*The input:*

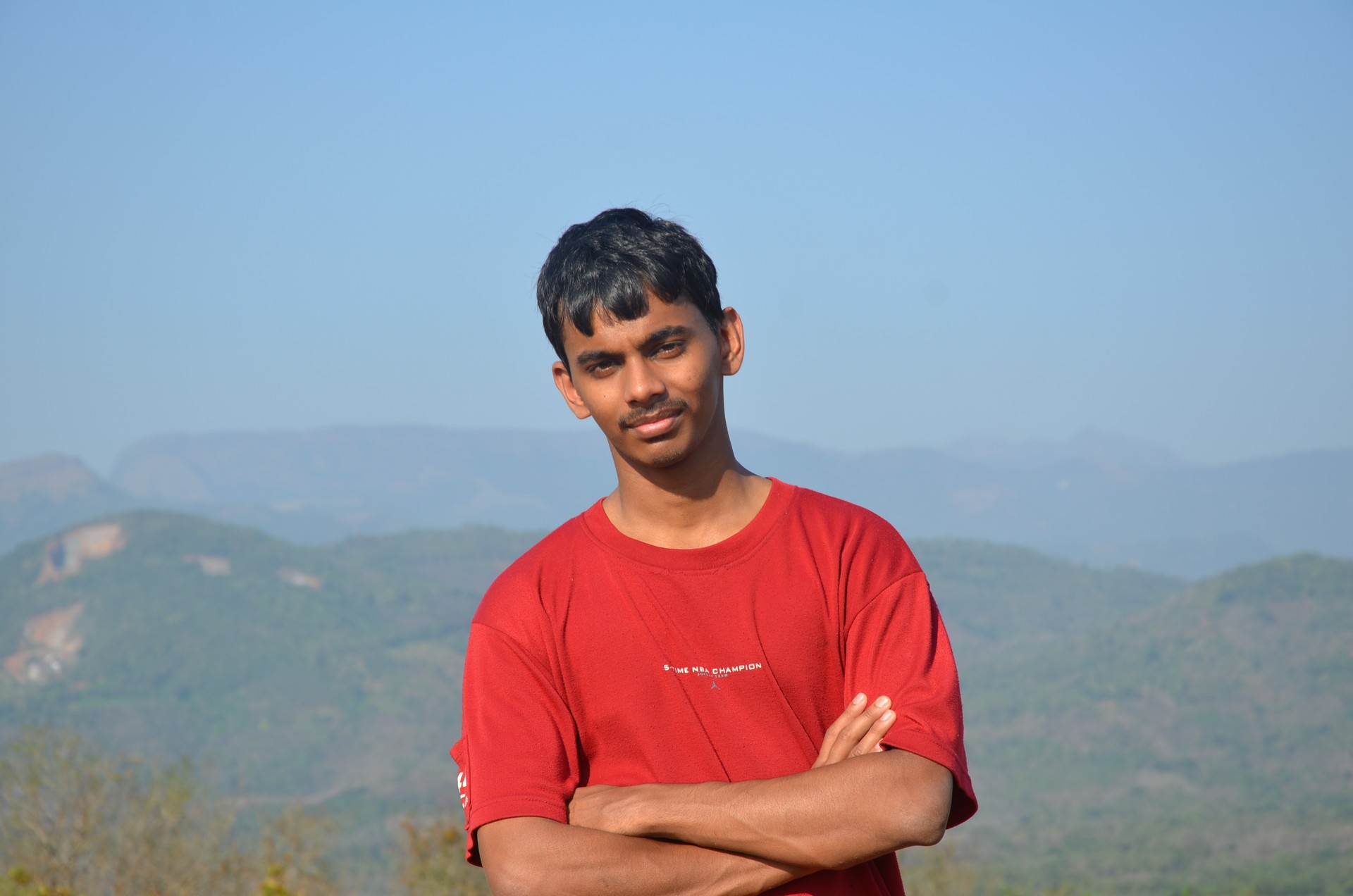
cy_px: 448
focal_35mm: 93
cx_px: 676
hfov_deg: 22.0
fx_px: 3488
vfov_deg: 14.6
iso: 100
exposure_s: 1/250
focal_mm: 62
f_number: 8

*How to complete this task:*
For this exercise, return the records above in full and exactly, omitting the images.

*Your solution:*
cy_px: 448
focal_35mm: 93
cx_px: 676
hfov_deg: 22.0
fx_px: 3488
vfov_deg: 14.6
iso: 100
exposure_s: 1/250
focal_mm: 62
f_number: 8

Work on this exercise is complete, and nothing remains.